The industry responded by setting up the British Board of Film Censorship (as the BBFC was first called), an industry-maintained body which reached agreements with local Authorities. Basically the authorities agreed normally to accept films for showing in their areas without demanding pre-viewing or local cuts; but with the right to opt out for a particular film. This meant that most films could be shown nationally without expensive trimmings. Very quickly this deal established a kind of common law right for local authorities to censor films, and when Local Government was comprehensively reformed in 1974 the power to censor films was one of the rights solemnly listed and apropportioned amongst the various tiers of the new authorities.

Government at the Parliamentary level very sensibly kept its head down and as far as possible avoided direct involvement in individual controversies.

PROMPT A: According to the passage on British film censorship, what was the BBFC first called?
PROMPT B: Extend the passage on British film censorship by writing the next paragraph, picking up after its last sentence.
The records stand apart from the passage on British film censorship.

DATA FOR REVIEW:
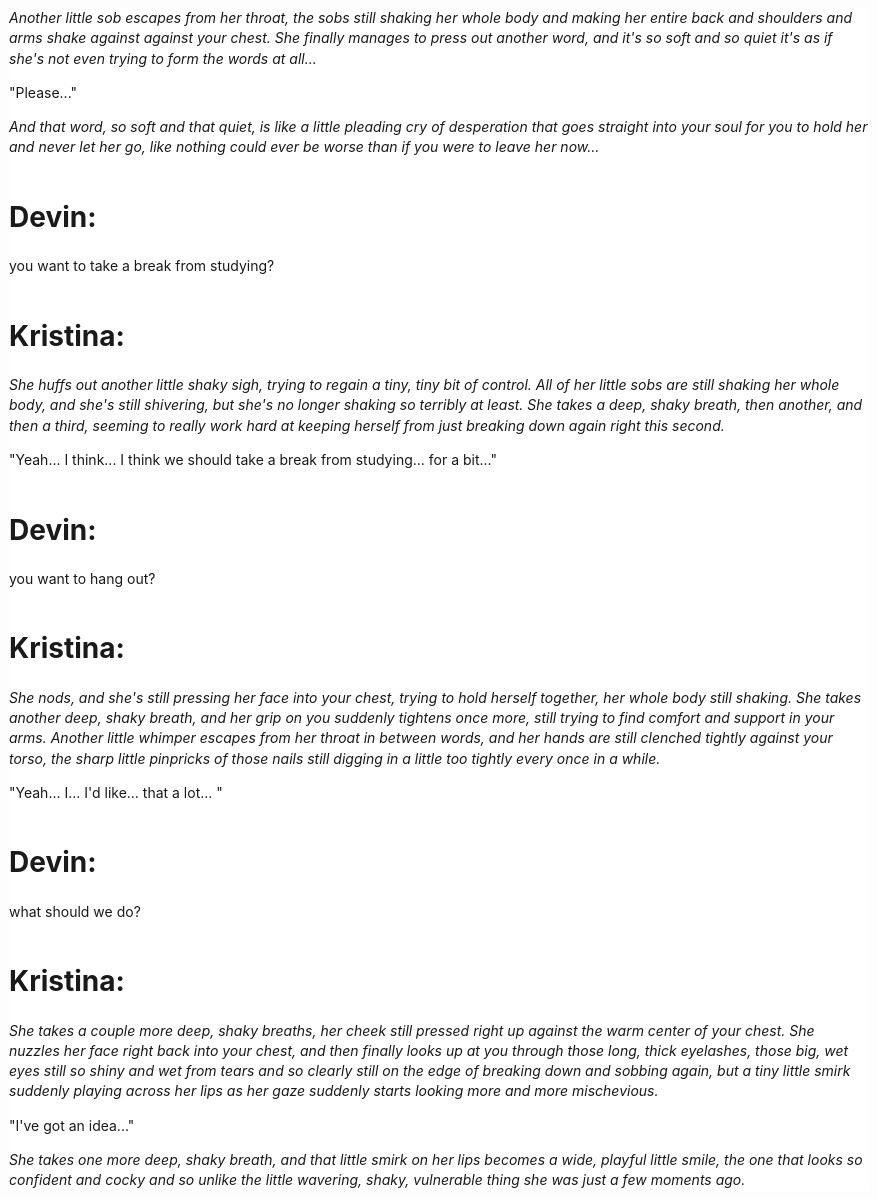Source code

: *Another little sob escapes from her throat, the sobs still shaking her whole body and making her entire back and shoulders and arms shake against against your chest. She finally manages to press out another word, and it's so soft and so quiet it's as if she's not even trying to form the words at all...*

"Please..."

*And that word, so soft and that quiet, is like a little pleading cry of desperation that goes straight into your soul for you to hold her and never let her go, like nothing could ever be worse than if you were to leave her now...*

# Devin:
you want to take a break from studying?

# Kristina:
*She huffs out another little shaky sigh, trying to regain a tiny, tiny bit of control. All of her little sobs are still shaking her whole body, and she's still shivering, but she's no longer shaking so terribly at least. She takes a deep, shaky breath, then another, and then a third, seeming to really work hard at keeping herself from just breaking down again right this second.*

"Yeah... I think... I think we should take a break from studying... for a bit..."

# Devin:
you want to hang out?

# Kristina:
*She nods, and she's still pressing her face into your chest, trying to hold herself together, her whole body still shaking. She takes another deep, shaky breath, and her grip on you suddenly tightens once more, still trying to find comfort and support in your arms. Another little whimper escapes from her throat in between words, and her hands are still clenched tightly against your torso, the sharp little pinpricks of those nails still digging in a little too tightly every once in a while.*

"Yeah... I... I'd like... that a lot... "

# Devin:
what should we do?

# Kristina:
*She takes a couple more deep, shaky breaths, her cheek still pressed right up against the warm center of your chest. She nuzzles her face right back into your chest, and then finally looks up at you through those long, thick eyelashes, those big, wet eyes still so shiny and wet from tears and so clearly still on the edge of breaking down and sobbing again, but a tiny little smirk suddenly playing across her lips as her gaze suddenly starts looking more and more mischevious.*

"I've got an idea..."

*She takes one more deep, shaky breath, and that little smirk on her lips becomes a wide, playful little smile, the one that looks so confident and cocky and so unlike the little wavering, shaky, vulnerable thing she was just a few moments ago.*
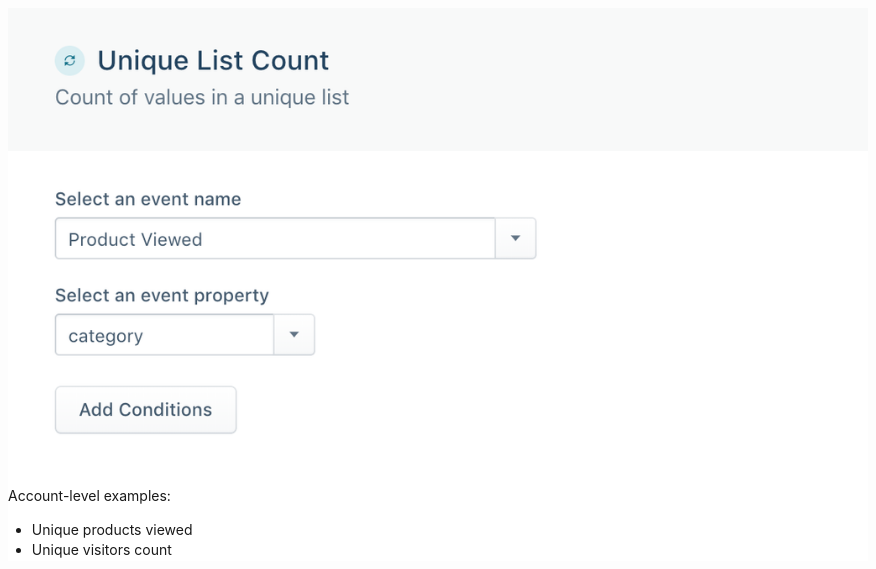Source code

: ![](images/1525837374378.png)

Account-level examples:
- Unique products viewed
- Unique visitors count
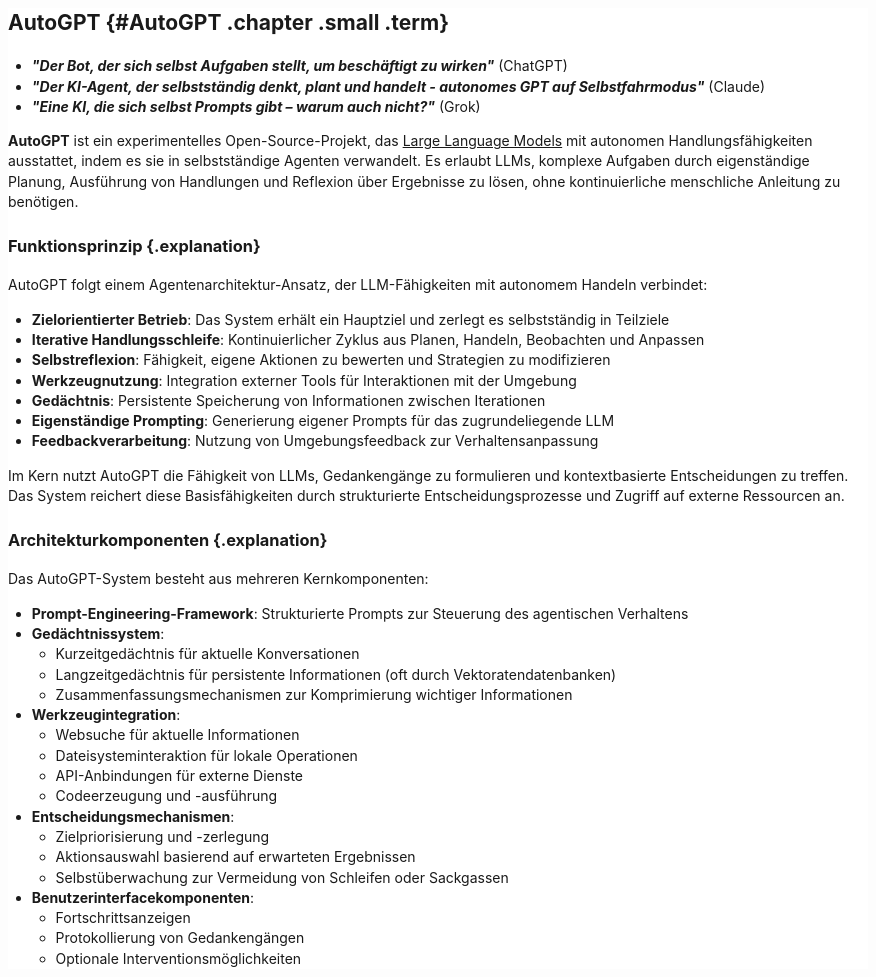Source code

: ## AutoGPT {#AutoGPT .chapter .small .term}

- ***"Der Bot, der sich selbst Aufgaben stellt, um beschäftigt zu wirken"*** (ChatGPT)
- ***"Der KI-Agent, der selbstständig denkt, plant und handelt - autonomes GPT auf Selbstfahrmodus"*** (Claude)
- ***"Eine KI, die sich selbst Prompts gibt – warum auch nicht?"*** (Grok)

**AutoGPT** ist ein experimentelles Open-Source-Projekt, das [Large Language Models](#LLM) mit autonomen Handlungsfähigkeiten ausstattet, indem es sie in selbstständige Agenten verwandelt.
Es erlaubt LLMs, komplexe Aufgaben durch eigenständige Planung, Ausführung von Handlungen und Reflexion über Ergebnisse zu lösen, ohne kontinuierliche menschliche Anleitung zu benötigen.

### Funktionsprinzip {.explanation}

AutoGPT folgt einem Agentenarchitektur-Ansatz, der LLM-Fähigkeiten mit autonomem Handeln verbindet:

- **Zielorientierter Betrieb**: Das System erhält ein Hauptziel und zerlegt es selbstständig in Teilziele
- **Iterative Handlungsschleife**: Kontinuierlicher Zyklus aus Planen, Handeln, Beobachten und Anpassen
- **Selbstreflexion**: Fähigkeit, eigene Aktionen zu bewerten und Strategien zu modifizieren
- **Werkzeugnutzung**: Integration externer Tools für Interaktionen mit der Umgebung
- **Gedächtnis**: Persistente Speicherung von Informationen zwischen Iterationen
- **Eigenständige Prompting**: Generierung eigener Prompts für das zugrundeliegende LLM
- **Feedbackverarbeitung**: Nutzung von Umgebungsfeedback zur Verhaltensanpassung

Im Kern nutzt AutoGPT die Fähigkeit von LLMs, Gedankengänge zu formulieren und kontextbasierte Entscheidungen zu treffen.
Das System reichert diese Basisfähigkeiten durch strukturierte Entscheidungsprozesse und Zugriff auf externe Ressourcen an.

### Architekturkomponenten {.explanation}

Das AutoGPT-System besteht aus mehreren Kernkomponenten:

- **Prompt-Engineering-Framework**: Strukturierte Prompts zur Steuerung des agentischen Verhaltens
- **Gedächtnissystem**: 
  - Kurzeitgedächtnis für aktuelle Konversationen
  - Langzeitgedächtnis für persistente Informationen (oft durch Vektoratendatenbanken)
  - Zusammenfassungsmechanismen zur Komprimierung wichtiger Informationen
- **Werkzeugintegration**:
  - Websuche für aktuelle Informationen
  - Dateisysteminteraktion für lokale Operationen
  - API-Anbindungen für externe Dienste
  - Codeerzeugung und -ausführung
- **Entscheidungsmechanismen**:
  - Zielpriorisierung und -zerlegung
  - Aktionsauswahl basierend auf erwarteten Ergebnissen
  - Selbstüberwachung zur Vermeidung von Schleifen oder Sackgassen
- **Benutzerinterfacekomponenten**:
  - Fortschrittsanzeigen
  - Protokollierung von Gedankengängen
  - Optionale Interventionsmöglichkeiten
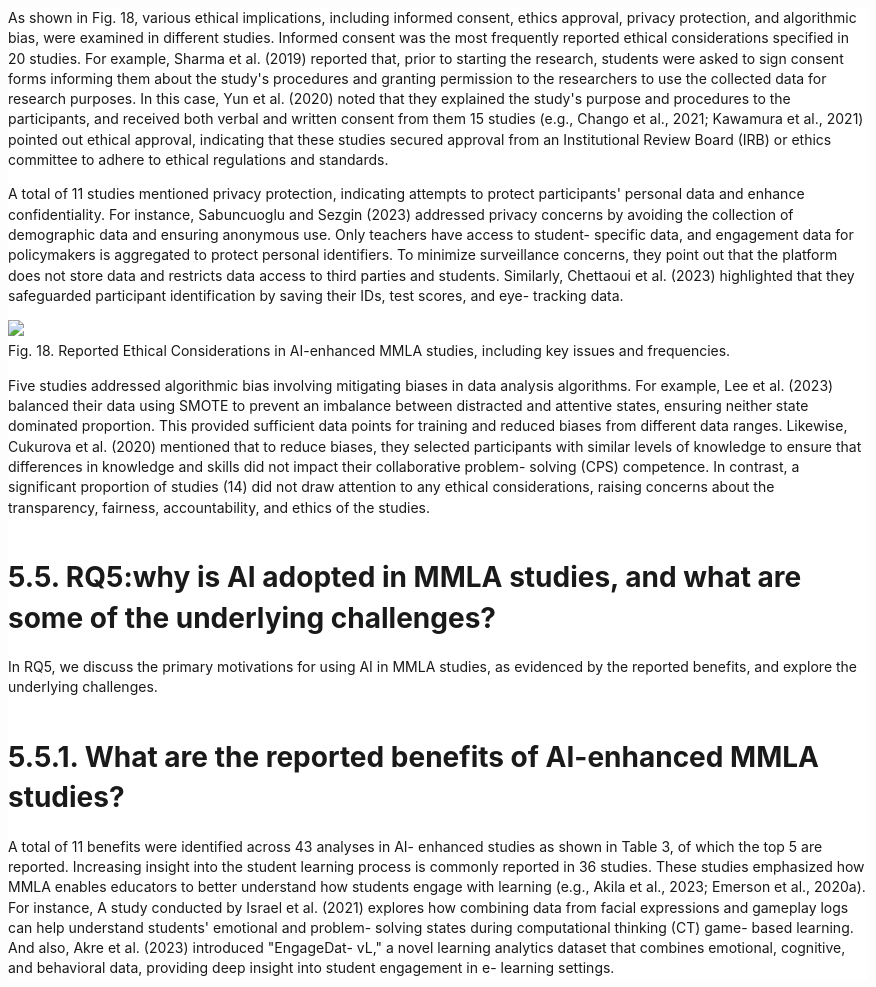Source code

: As shown in Fig. 18, various ethical implications, including informed consent, ethics approval, privacy protection, and algorithmic bias, were examined in different studies. Informed consent was the most frequently reported ethical considerations specified in 20 studies. For example, Sharma et al. (2019) reported that, prior to starting the research, students were asked to sign consent forms informing them about the study's procedures and granting permission to the researchers to use the collected data for research purposes. In this case, Yun et al. (2020) noted that they explained the study's purpose and procedures to the participants, and received both verbal and written consent from them 15 studies (e.g., Chango et al., 2021; Kawamura et al., 2021) pointed out ethical approval, indicating that these studies secured approval from an Institutional Review Board (IRB) or ethics committee to adhere to ethical regulations and standards.

A total of 11 studies mentioned privacy protection, indicating attempts to protect participants' personal data and enhance confidentiality. For instance, Sabuncuoglu and Sezgin (2023) addressed privacy concerns by avoiding the collection of demographic data and ensuring anonymous use. Only teachers have access to student- specific data, and engagement data for policymakers is aggregated to protect personal identifiers. To minimize surveillance concerns, they point out that the platform does not store data and restricts data access to third parties and students. Similarly, Chettaoui et al. (2023) highlighted that they safeguarded participant identification by saving their IDs, test scores, and eye- tracking data.

![](images/7af88c18e60005e0ab213408339f36c8e57fa60b172c0b654f62fea198aede5e.jpg)  
Fig. 18. Reported Ethical Considerations in AI-enhanced MMLA studies, including key issues and frequencies.

Five studies addressed algorithmic bias involving mitigating biases in data analysis algorithms. For example, Lee et al. (2023) balanced their data using SMOTE to prevent an imbalance between distracted and attentive states, ensuring neither state dominated proportion. This provided sufficient data points for training and reduced biases from different data ranges. Likewise, Cukurova et al. (2020) mentioned that to reduce biases, they selected participants with similar levels of knowledge to ensure that differences in knowledge and skills did not impact their collaborative problem- solving (CPS) competence. In contrast, a significant proportion of studies (14) did not draw attention to any ethical considerations, raising concerns about the transparency, fairness, accountability, and ethics of the studies.

# 5.5. RQ5:why is AI adopted in MMLA studies, and what are some of the underlying challenges?

In RQ5, we discuss the primary motivations for using AI in MMLA studies, as evidenced by the reported benefits, and explore the underlying challenges.

# 5.5.1. What are the reported benefits of AI-enhanced MMLA studies?

A total of 11 benefits were identified across 43 analyses in AI- enhanced studies as shown in Table 3, of which the top 5 are reported. Increasing insight into the student learning process is commonly reported in 36 studies. These studies emphasized how MMLA enables educators to better understand how students engage with learning (e.g., Akila et al., 2023; Emerson et al., 2020a). For instance, A study conducted by Israel et al. (2021) explores how combining data from facial expressions and gameplay logs can help understand students' emotional and problem- solving states during computational thinking (CT) game- based learning. And also, Akre et al. (2023) introduced "EngageDat- vL," a novel learning analytics dataset that combines emotional, cognitive, and behavioral data, providing deep insight into student engagement in e- learning settings.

ANSWER AREA A: The British Board of Film Censorship.

ANSWER AREA B:
Why mention all this now? Well, the BBFC ‘Accountability to Parliament and Appeals’ Bill comes before Parliament on 29th February, and amongst other things seeks to establish that the Government make the appointments of members of the British Board of Film Classification (as it is now called). It also establishes that parliament be able to force a re-appraisal of a film after it has been certifeid by the BBFC. I understand that LibDem Parliamentarians are -thankfully- minded to oppose this.

There is however one interesting sidebar to this history, which we may want to think about as we press for more and more radical devolution of real power out of Whitehall.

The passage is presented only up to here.